Secondly, we can ask for feedback without listening. Sometimes, review sessions can be looked on as a box-ticking exercise, especially when we feel that those giving the feedback are not close enough to our work to understand the desired outcomes or reasoning behind our design choices. Going into feedback sessions with this mindset is a fatal mistake. By not listening to colleagues, we miss valuable insights that can improve our designs. Those invited to critique our work will also likely pick up on our disinterest and will not feel comfortable sharing their thoughts.
Lastly, we can ask for feedback to receive praise or validation when we feel we have done a good job. No matter how valid the points, this approach ensures that we are not in the proper mindset to hear them, which can lead to key flaws being missed and, crucially, failure to fulfill customer requirements.
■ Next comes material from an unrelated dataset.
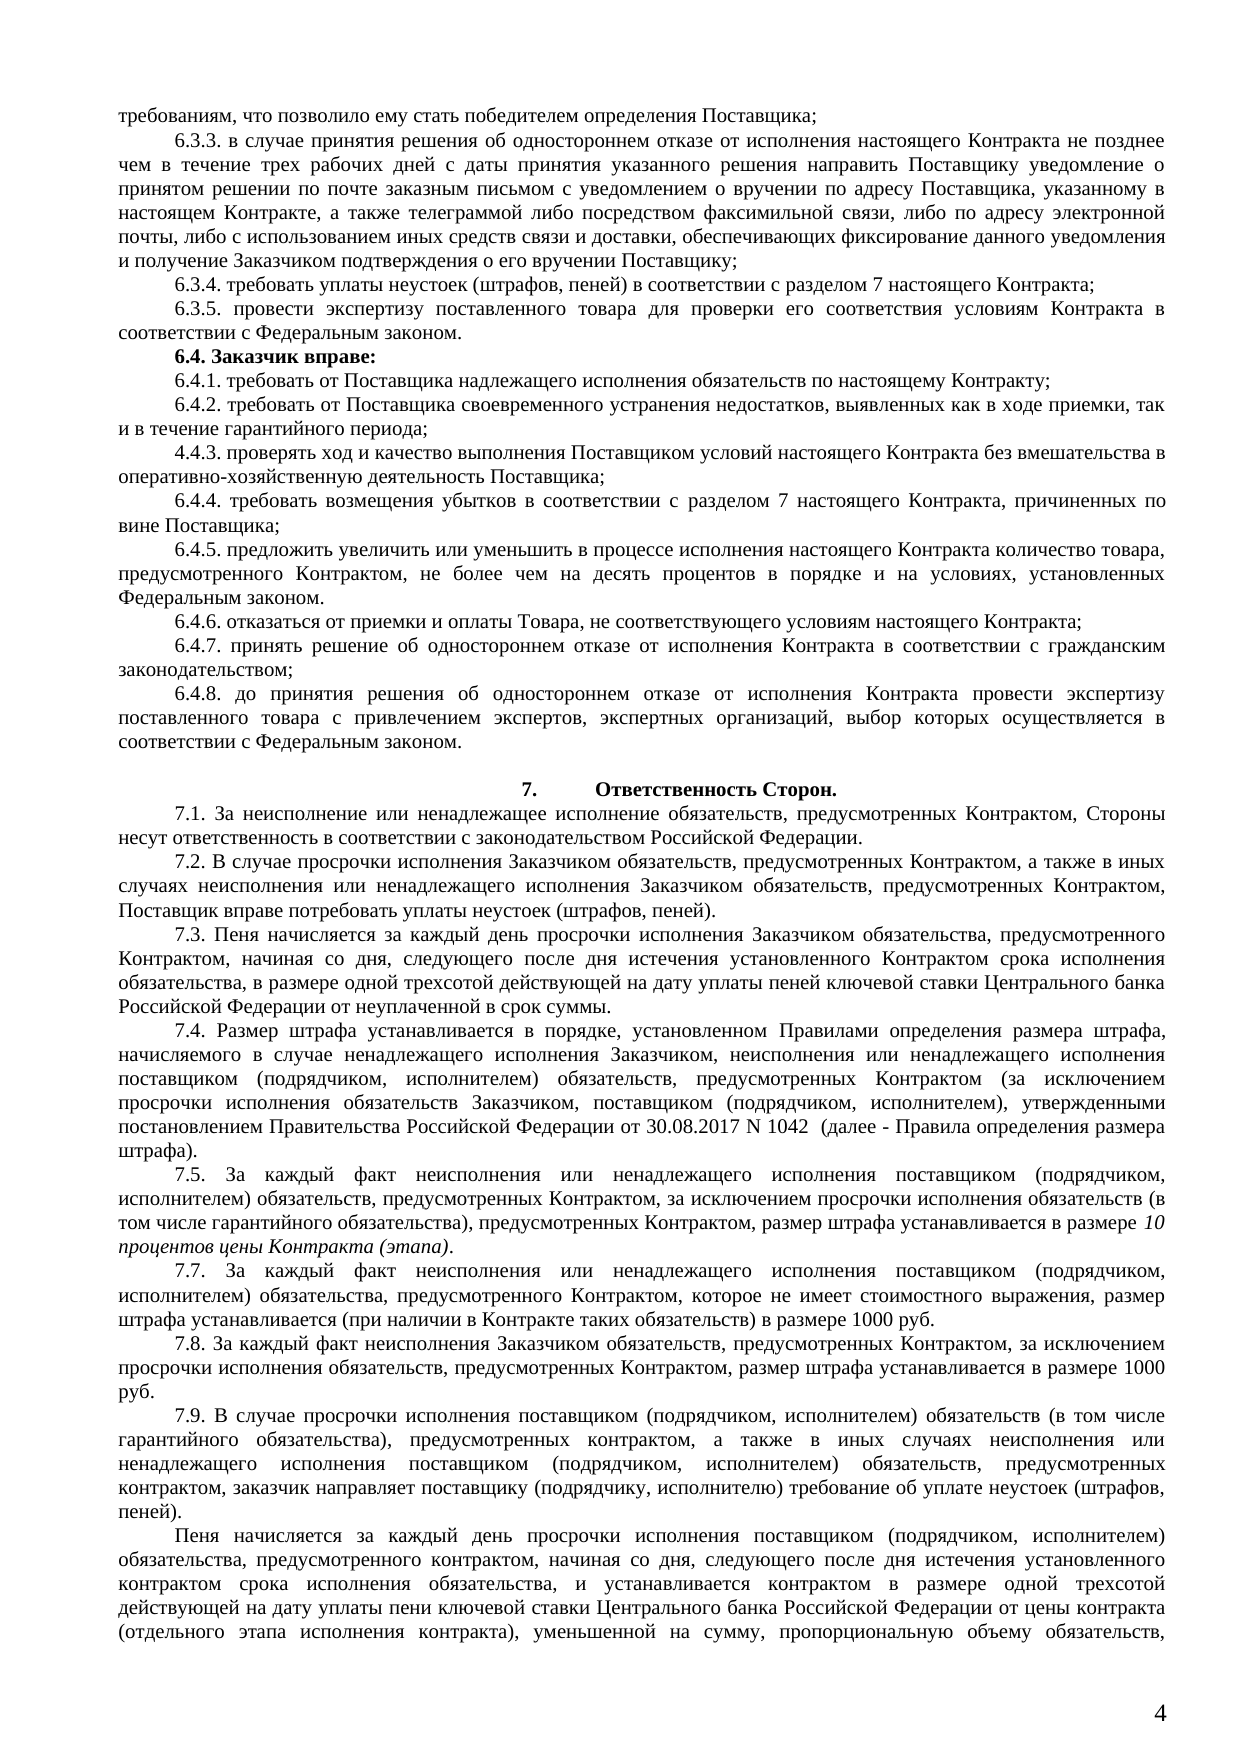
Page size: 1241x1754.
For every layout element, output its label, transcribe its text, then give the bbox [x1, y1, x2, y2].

3. Embrace criticism and increase your value
We need to remember that there is an essential business case for identifying flaws at the earliest possible opportunity. The earlier we discover them, the easier and cheaper they are to fix. Discovering an error at the design stage is far less costly than when a solution is in development, where remediation is around 15 times more expensive. The cost also scales with each progression along the product roadmap. For example, a flaw that is only realized when a solution reaches production can be 100 times more costly to fix than one surfaced at the design stage, as this will require significant re-work and integration by engineers.
One of the best tools in our toolbox for catching design errors are design peer reviews at critical points in the product development lifecycle. Putting time into making these as effective as possible is not only important for efficiency gains, but they are also an essential component in raising an organization’s bottom line.
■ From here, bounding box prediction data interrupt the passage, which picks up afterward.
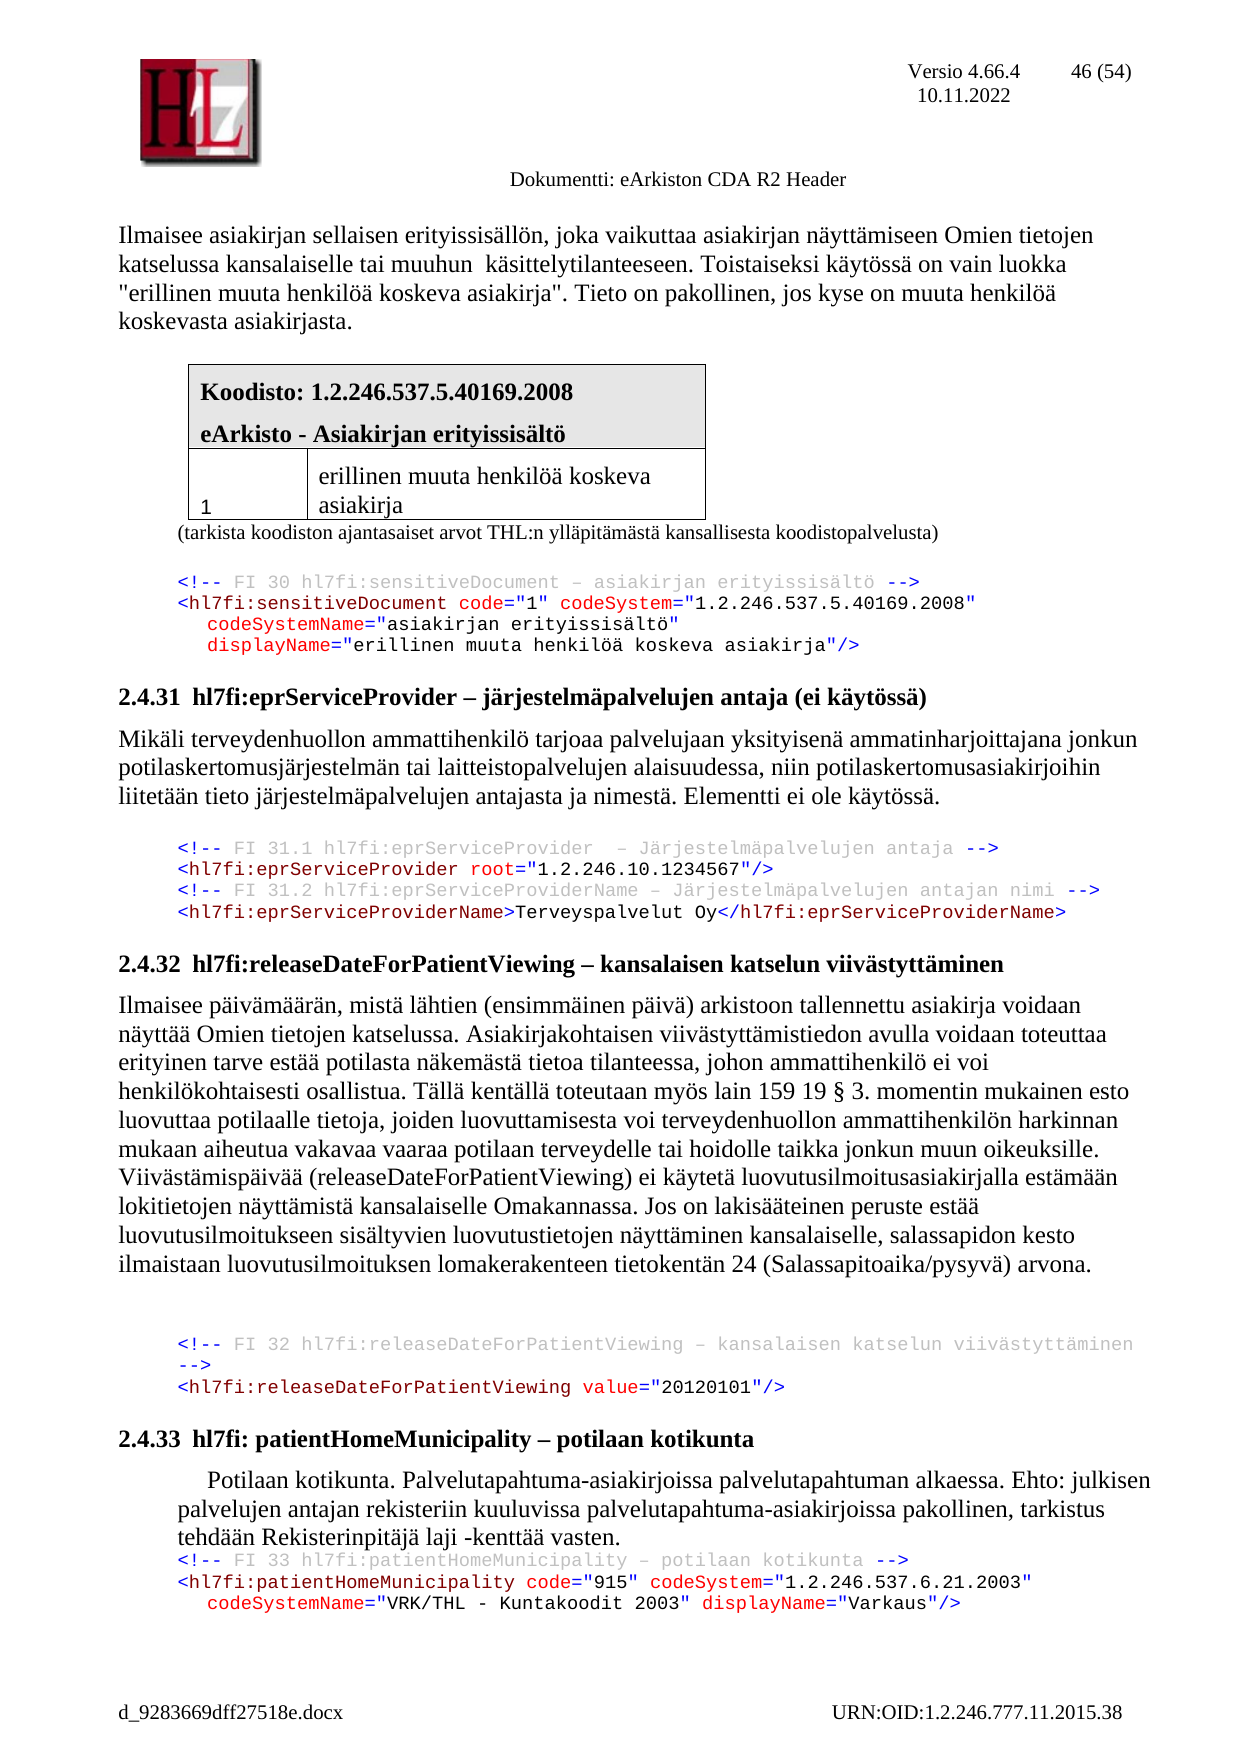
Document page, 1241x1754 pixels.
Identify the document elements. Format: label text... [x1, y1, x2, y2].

text <hl7fi:patientHomeMunicipality code="915" codeSystem="1.2.246.537.6.21.2003" [118, 1572, 1152, 1594]
text <!-- FI 31.1 hl7fi:eprServiceProvider – Järjestelmäpalvelujen antaja --> [118, 839, 1152, 860]
table_cell erillinen muuta henkilöä koskeva asiakirja [308, 449, 705, 518]
text Ilmaisee päivämäärän, mistä lähtien (ensimmäinen päivä) arkistoon tallennettu asiakirja voidaan näyttää Omien tietojen katselussa. Asiakirjakohtaisen viivästyttämistiedon avulla voidaan toteuttaa erityinen tarve estää potilasta näkemästä tietoa tilanteessa, johon ammattihenkilö ei voi henkilökohtaisesti osallistua. Tällä kentällä toteutaan myös lain 159 19 § 3. momentin mukainen esto luovuttaa potilaalle tietoja, joiden luovuttamisesta voi terveydenhuollon ammattihenkilön harkinnan mukaan aiheutua vakavaa vaaraa potilaan terveydelle tai hoidolle taikka jonkun muun oikeuksille. [118, 990, 1152, 1162]
text <!-- FI 32 hl7fi:releaseDateForPatientViewing – kansalaisen katselun viivästyttäminen [118, 1335, 1152, 1356]
subtitle hl7fi:eprServiceProvider – järjestelmäpalvelujen antaja (ei käytössä) [118, 682, 1152, 711]
picture [140, 59, 263, 167]
text Viivästämispäivää (releaseDateForPatientViewing) ei käytetä luovutusilmoitusasiakirjalla estämään lokitietojen näyttämistä kansalaiselle Omakannassa. Jos on lakisääteinen peruste estää luovutusilmoitukseen sisältyvien luovutustietojen näyttäminen kansalaiselle, salassapidon kesto ilmaistaan luovutusilmoituksen lomakerakenteen tietokentän 24 (Salassapitoaika/pysyvä) arvona. [118, 1162, 1152, 1277]
text --> [148, 1356, 1152, 1377]
subtitle hl7fi: patientHomeMunicipality – potilaan kotikunta [118, 1424, 1152, 1452]
table_cell 1 [189, 449, 307, 518]
text Potilaan kotikunta. Palvelutapahtuma-asiakirjoissa palvelutapahtuman alkaessa. Ehto: julkisen palvelujen antajan rekisteriin kuuluvissa palvelutapahtuma-asiakirjoissa pakollinen, tarkistus tehdään Rekisterinpitäjä laji -kenttää vasten. [177, 1465, 1152, 1551]
text <!-- FI 33 hl7fi:patientHomeMunicipality – potilaan kotikunta --> [118, 1551, 1152, 1572]
text <hl7fi:eprServiceProvider root="1.2.246.10.1234567"/> [118, 860, 1152, 881]
text codeSystemName="VRK/THL - Kuntakoodit 2003" displayName="Varkaus"/> [177, 1594, 1152, 1615]
text (tarkista koodiston ajantasaiset arvot THL:n ylläpitämästä kansallisesta koodistopalvelusta) [148, 519, 1152, 544]
table_header Koodisto: 1.2.246.537.5.40169.2008 eArkisto - Asiakirjan erityissisältö [189, 365, 705, 447]
text <!-- FI 31.2 hl7fi:eprServiceProviderName – Järjestelmäpalvelujen antajan nimi --> [118, 881, 1152, 902]
text Mikäli terveydenhuollon ammattihenkilö tarjoaa palvelujaan yksityisenä ammatinharjoittajana jonkun potilaskertomusjärjestelmän tai laitteistopalvelujen alaisuudessa, niin potilaskertomusasiakirjoihin liitetään tieto järjestelmäpalvelujen antajasta ja nimestä. Elementti ei ole käytössä. [118, 724, 1152, 810]
text codeSystemName="asiakirjan erityissisältö" [177, 615, 1152, 636]
text displayName="erillinen muuta henkilöä koskeva asiakirja"/> [177, 636, 1152, 657]
text <hl7fi:releaseDateForPatientViewing value="20120101"/> [118, 1377, 1152, 1399]
subtitle hl7fi:releaseDateForPatientViewing – kansalaisen katselun viivästyttäminen [118, 949, 1152, 977]
text <hl7fi:sensitiveDocument code="1" codeSystem="1.2.246.537.5.40169.2008" [118, 594, 1152, 615]
text <hl7fi:eprServiceProviderName>Terveyspalvelut Oy</hl7fi:eprServiceProviderName> [118, 902, 1152, 924]
text <!-- FI 30 hl7fi:sensitiveDocument – asiakirjan erityissisältö --> [118, 572, 1152, 594]
text Ilmaisee asiakirjan sellaisen erityissisällön, joka vaikuttaa asiakirjan näyttämiseen Omien tietojen katselussa kansalaiselle tai muuhun käsittelytilanteeseen. Toistaiseksi käytössä on vain luokka "erillinen muuta henkilöä koskeva asiakirja". Tieto on pakollinen, jos kyse on muuta henkilöä koskevasta asiakirjasta. [118, 220, 1152, 335]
4. Use data to back up design decisions
Before beginning our design work, we will have workshopped ideas, undertaken user testing and followed UX best-practice in gathering feedback. At this stage, it is essential that we accurately record feedback data, as this will be our ultimate ally when we are challenged on our design decisions.
Data allows us to address concerns with empathy, rather than taking them personally, and the confidence to show why the decisions we made were right, or at least taken in accordance with customer requirements. Each design of a feature does not need to be backed up by data when there are well-understood design paradigms that inform it. For example, an application with multiple menus does not require us to justify the design of each menu when we know that a certain style meets functional requirements for 99% of users.
If a challenge surfaces an unprecedented issue, then we have to be open to the possibility that an oversight has occurred. In this instance, we need to spin up a basic prototype and present it to users along with the original design for some AB testing to gather fast feedback.
This is where an agile approach is essential. Adopting this approach means that we are not scared of failure, which is essential for innovation. We need to try things out when there is a case for doing so but fail early and fail fast when we do, which is why effective feedback is so essential for businesses.